Togo : le cncc lance sa mobilisation contre la réforme constitutionnelle
Togo : le CNCC lance sa mobilisation contre la réforme constitutionnelle
Au Togo, un nouveau front politique, le Cadre national de concertation pour le changement au Togo (CNCC), a organisé samedi 9 mai son premier meeting à Lomé. Cette initiative, qui rassemble quatre partis d’opposition et plusieurs organisations de la société civile, marque le début d’une campagne pour contester la Constitution togolaise de 2024, jugée par l’opposition comme un outil permettant au président Faure Gnassingbé de prolonger son mandat.

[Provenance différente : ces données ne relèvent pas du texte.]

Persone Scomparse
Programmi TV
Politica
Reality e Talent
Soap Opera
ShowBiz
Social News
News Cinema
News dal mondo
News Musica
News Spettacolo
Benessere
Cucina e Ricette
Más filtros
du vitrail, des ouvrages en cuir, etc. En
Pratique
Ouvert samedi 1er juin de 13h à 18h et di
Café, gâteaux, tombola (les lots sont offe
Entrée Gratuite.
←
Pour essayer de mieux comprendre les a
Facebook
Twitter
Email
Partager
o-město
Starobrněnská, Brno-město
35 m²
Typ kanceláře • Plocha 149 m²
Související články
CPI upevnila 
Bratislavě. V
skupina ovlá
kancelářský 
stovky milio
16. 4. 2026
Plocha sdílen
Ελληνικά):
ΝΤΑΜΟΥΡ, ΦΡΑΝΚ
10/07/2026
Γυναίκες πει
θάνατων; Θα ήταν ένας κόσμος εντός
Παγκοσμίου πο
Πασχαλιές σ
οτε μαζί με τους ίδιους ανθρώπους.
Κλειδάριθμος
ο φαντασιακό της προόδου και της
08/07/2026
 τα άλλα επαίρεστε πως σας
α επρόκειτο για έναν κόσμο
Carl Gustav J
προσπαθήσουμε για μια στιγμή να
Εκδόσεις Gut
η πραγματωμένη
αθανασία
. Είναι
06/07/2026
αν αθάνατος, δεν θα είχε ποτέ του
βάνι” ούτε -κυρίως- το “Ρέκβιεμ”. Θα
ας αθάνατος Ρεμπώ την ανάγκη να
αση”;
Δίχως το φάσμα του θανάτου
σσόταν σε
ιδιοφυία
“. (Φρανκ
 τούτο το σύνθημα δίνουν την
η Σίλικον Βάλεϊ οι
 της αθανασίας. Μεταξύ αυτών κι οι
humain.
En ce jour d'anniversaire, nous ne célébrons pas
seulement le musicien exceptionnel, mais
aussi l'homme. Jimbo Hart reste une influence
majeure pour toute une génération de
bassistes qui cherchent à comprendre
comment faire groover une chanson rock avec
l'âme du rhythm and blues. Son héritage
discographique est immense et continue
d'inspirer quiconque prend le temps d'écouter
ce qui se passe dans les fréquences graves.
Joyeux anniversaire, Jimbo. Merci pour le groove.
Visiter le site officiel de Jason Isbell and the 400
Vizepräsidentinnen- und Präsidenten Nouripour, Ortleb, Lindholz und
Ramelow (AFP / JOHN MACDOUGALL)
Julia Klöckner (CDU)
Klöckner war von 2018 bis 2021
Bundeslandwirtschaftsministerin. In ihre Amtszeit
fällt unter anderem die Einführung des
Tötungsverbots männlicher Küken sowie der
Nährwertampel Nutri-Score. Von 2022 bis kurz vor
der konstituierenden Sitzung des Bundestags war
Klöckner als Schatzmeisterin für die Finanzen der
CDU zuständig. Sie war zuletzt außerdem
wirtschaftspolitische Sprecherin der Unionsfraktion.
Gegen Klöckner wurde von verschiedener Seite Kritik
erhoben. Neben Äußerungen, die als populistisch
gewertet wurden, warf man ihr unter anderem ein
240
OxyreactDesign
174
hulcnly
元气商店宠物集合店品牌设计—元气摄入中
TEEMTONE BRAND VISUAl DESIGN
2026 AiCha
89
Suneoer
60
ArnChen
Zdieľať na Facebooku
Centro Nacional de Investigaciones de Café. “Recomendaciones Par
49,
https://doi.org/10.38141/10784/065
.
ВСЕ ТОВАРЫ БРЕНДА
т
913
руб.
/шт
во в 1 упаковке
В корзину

Pourquoi l’opposition togolaise s’oppose-t-elle à la nouvelle Constitution ?
La réforme constitutionnelle adoptée en 2024 au Togo est au cœur des tensions politiques. Le nouveau texte supprime l’élection du chef de l’État au suffrage universel direct, instaurant à la place un régime parlementaire. La fonction la plus élevée devient ainsi celle de président du Conseil, actuellement occupée par Faure Gnassingbé. Pour l’opposition, cette modification constitutionnelle s’apparente à une manipulation politique visant à maintenir le pouvoir entre les mains du président sortant.
David Dosseh, porte-parole du Front citoyen Togo debout (FCTD), une organisation de la société civile, a déclaré : « Il était essentiel pour le peuple togolais de montrer qu’il n’accepte pas cette forfaiture constitutionnelle. Nous entrons dans une phase de remobilisation pour défendre nos droits. »
Les opposants prennent la parole
Plusieurs figures de l’opposition ont pris la parole lors du meeting. Parmi elles, Jean-Pierre Fabre, président de l’Alliance nationale pour le changement (ANC), a dénoncé la détention arbitraire de Honoré Sitsopé Sokpor, alias « Affectio », un poète et activiste connu pour ses critiques envers le pouvoir. Jean-Pierre Fabre a qualifié cette arrestation de « détention arbitraire et d’acharnement judiciaire ».
Ce premier rassemblement du CNCC s’inscrit dans un contexte où les manifestations publiques de l’opposition sont rares au Togo, le dernier datant de plus d’un an. Le mouvement entend relancer la contestation et mobiliser la population autour de ses revendications.